Need help designing my first font

LukeP's picture

Hello all,
I'm a university student studying graphic design. A couple years ago I got the typography bug and now it's probably a full blown obsession. As a directed study for school, I've selected to create my own typeface. My plan is to create roman lower and upper and italics by the end of the semester. One of the problems has been finding a process getting good feedback because of the lack of people experienced people around me. So I've come here to hopefully learn and get good critique.

My current plan is to do all the letters on paper with pencil, then ink, which will be scanned in to take to a yet undecided program and fixed. Is there a standard program that would allow me to do kerning tables and such? I've looked into FontLab and Font Forge, but haven't used anything yet.

Secondly, I would like to ask for some feedback on my preliminary letters. I've attached a couple images of my first forms. The plan is to create a contemporary serif, with a little humanist feel. I've been experimenting also with a very high x-height and some features that would be interesting at display size but disappear as body text. Please don't hold back!

hrant's picture


hrant's picture

Good luck! And welcome to the dark side... :-)

I think your basic drawings above are pretty sound (except that last "o" :-). One thing you might do is look at the Yellow font by Jürgen Weltin.


tmac's picture

Let's just say I'm a type design enthusiast, rather than a type designer. So keep that in mind when reading this.

I attended a week long type design workshop recently. What I learned is that although I love handwork, and meticulously drawing and inking each letterform at large sizes -- it might not be the best workflow to get to a coherent typeface design. Why? Because there's a tendency to make each glyph look very nice, but that workflow doesn't allow you to see how the glyphs interact with each other at a more regular size, be it 12 pixels or 9 points.

I found that sketching on cheap paper was a way to quickly test out shapes. If a shape looks OK, then quickly redraw it in your font editing software. If you redraw it without bothering to scan your sketch you might find that you quickly become better with bezier curves, and that you can iterate at a faster pace.

This also means you don't have to spend time drawing every glyph perfectly on a larger sheet of paper. You just need to start with some base glyphs, space them as well as you can, and then print them out to see if they are or are not working together. If you post your tests to typophile you will get some good feedback. As it is, these large letterforms you've posted -- they're not a typeface. They're just nice drawings.

Search this forum for which glyphs to start with. It will be something like:

Start with "o" an "n" then do print tests of "onononon" and adjust/correct spacing.
Fill in the rest of the glyphs in the word "adhesion." This contains most of the DNA for the rest of the glyphs.

HAQR (as, similarly, these will contain alot of DNA for the other caps)

Once you have a few glyphs you can use this tool to generate words:

In this way, you are prototyping a typeface design, rather than drawing letters on paper.

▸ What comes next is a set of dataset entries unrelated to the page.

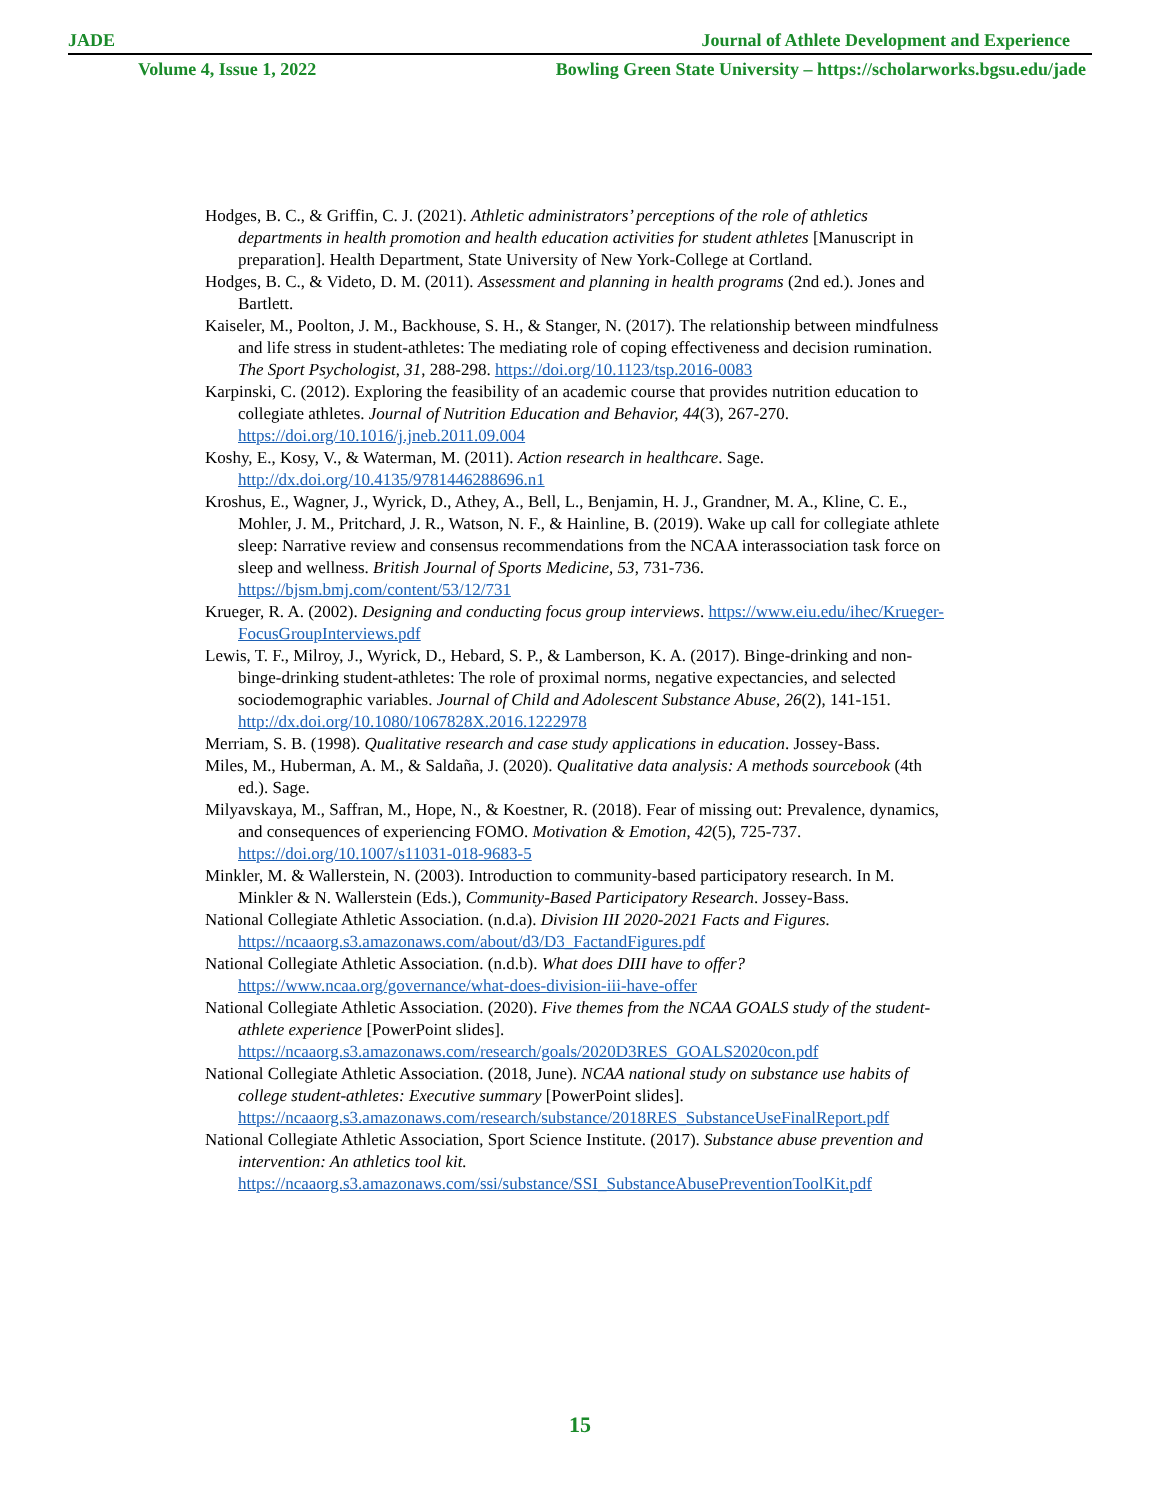JADE Journal of Athlete Development and Experience
Volume 4, Issue 1, 2022 Bowling Green State University – https://scholarworks.bgsu.edu/jade
Hodges, B. C., & Griffin, C. J. (2021). Athletic administrators’ perceptions of the role of athletics departments in health promotion and health education activities for student athletes [Manuscript in preparation]. Health Department, State University of New York-College at Cortland.
Hodges, B. C., & Videto, D. M. (2011). Assessment and planning in health programs (2nd ed.). Jones and Bartlett.
Kaiseler, M., Poolton, J. M., Backhouse, S. H., & Stanger, N. (2017). The relationship between mindfulness and life stress in student-athletes: The mediating role of coping effectiveness and decision rumination. The Sport Psychologist, 31, 288-298. https://doi.org/10.1123/tsp.2016-0083
Karpinski, C. (2012). Exploring the feasibility of an academic course that provides nutrition education to collegiate athletes. Journal of Nutrition Education and Behavior, 44(3), 267-270. https://doi.org/10.1016/j.jneb.2011.09.004
Koshy, E., Kosy, V., & Waterman, M. (2011). Action research in healthcare. Sage. http://dx.doi.org/10.4135/9781446288696.n1
Kroshus, E., Wagner, J., Wyrick, D., Athey, A., Bell, L., Benjamin, H. J., Grandner, M. A., Kline, C. E., Mohler, J. M., Pritchard, J. R., Watson, N. F., & Hainline, B. (2019). Wake up call for collegiate athlete sleep: Narrative review and consensus recommendations from the NCAA interassociation task force on sleep and wellness. British Journal of Sports Medicine, 53, 731-736. https://bjsm.bmj.com/content/53/12/731
Krueger, R. A. (2002). Designing and conducting focus group interviews. https://www.eiu.edu/ihec/Krueger-FocusGroupInterviews.pdf
Lewis, T. F., Milroy, J., Wyrick, D., Hebard, S. P., & Lamberson, K. A. (2017). Binge-drinking and non-binge-drinking student-athletes: The role of proximal norms, negative expectancies, and selected sociodemographic variables. Journal of Child and Adolescent Substance Abuse, 26(2), 141-151. http://dx.doi.org/10.1080/1067828X.2016.1222978
Merriam, S. B. (1998). Qualitative research and case study applications in education. Jossey-Bass.
Miles, M., Huberman, A. M., & Saldaña, J. (2020). Qualitative data analysis: A methods sourcebook (4th ed.). Sage.
Milyavskaya, M., Saffran, M., Hope, N., & Koestner, R. (2018). Fear of missing out: Prevalence, dynamics, and consequences of experiencing FOMO. Motivation & Emotion, 42(5), 725-737. https://doi.org/10.1007/s11031-018-9683-5
Minkler, M. & Wallerstein, N. (2003). Introduction to community-based participatory research. In M. Minkler & N. Wallerstein (Eds.), Community-Based Participatory Research. Jossey-Bass.
National Collegiate Athletic Association. (n.d.a). Division III 2020-2021 Facts and Figures. https://ncaaorg.s3.amazonaws.com/about/d3/D3_FactandFigures.pdf
National Collegiate Athletic Association. (n.d.b). What does DIII have to offer? https://www.ncaa.org/governance/what-does-division-iii-have-offer
National Collegiate Athletic Association. (2020). Five themes from the NCAA GOALS study of the student-athlete experience [PowerPoint slides]. https://ncaaorg.s3.amazonaws.com/research/goals/2020D3RES_GOALS2020con.pdf
National Collegiate Athletic Association. (2018, June). NCAA national study on substance use habits of college student-athletes: Executive summary [PowerPoint slides]. https://ncaaorg.s3.amazonaws.com/research/substance/2018RES_SubstanceUseFinalReport.pdf
National Collegiate Athletic Association, Sport Science Institute. (2017). Substance abuse prevention and intervention: An athletics tool kit. https://ncaaorg.s3.amazonaws.com/ssi/substance/SSI_SubstanceAbusePreventionToolKit.pdf
15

This was a revelation to me, as I admit that I tend to get too precious with my drawings, which is a barrier to rapid prototyping and fast improvement.

If you decide to buy Glyphs do not buy it from the Apple App store. I implore you! Don't make the mistake I did. Apple is extremely slow at approving software updates so those of us who stupidly purchased from the app store are stuck with older versions (my version doesn't work well on OS 10.6.8).

Everyone has a different workflow and this one may or may not work for you!

hrant's picture

Todd, great advice from a self-described beginner! :-)



tmac's picture

I should mention that the workshop I was at was put on by Dave Crossland, Eben Sorkin, and Octavio Pardo.

There's another one coming to Portland (although it's shorter). I give it a big "recommend."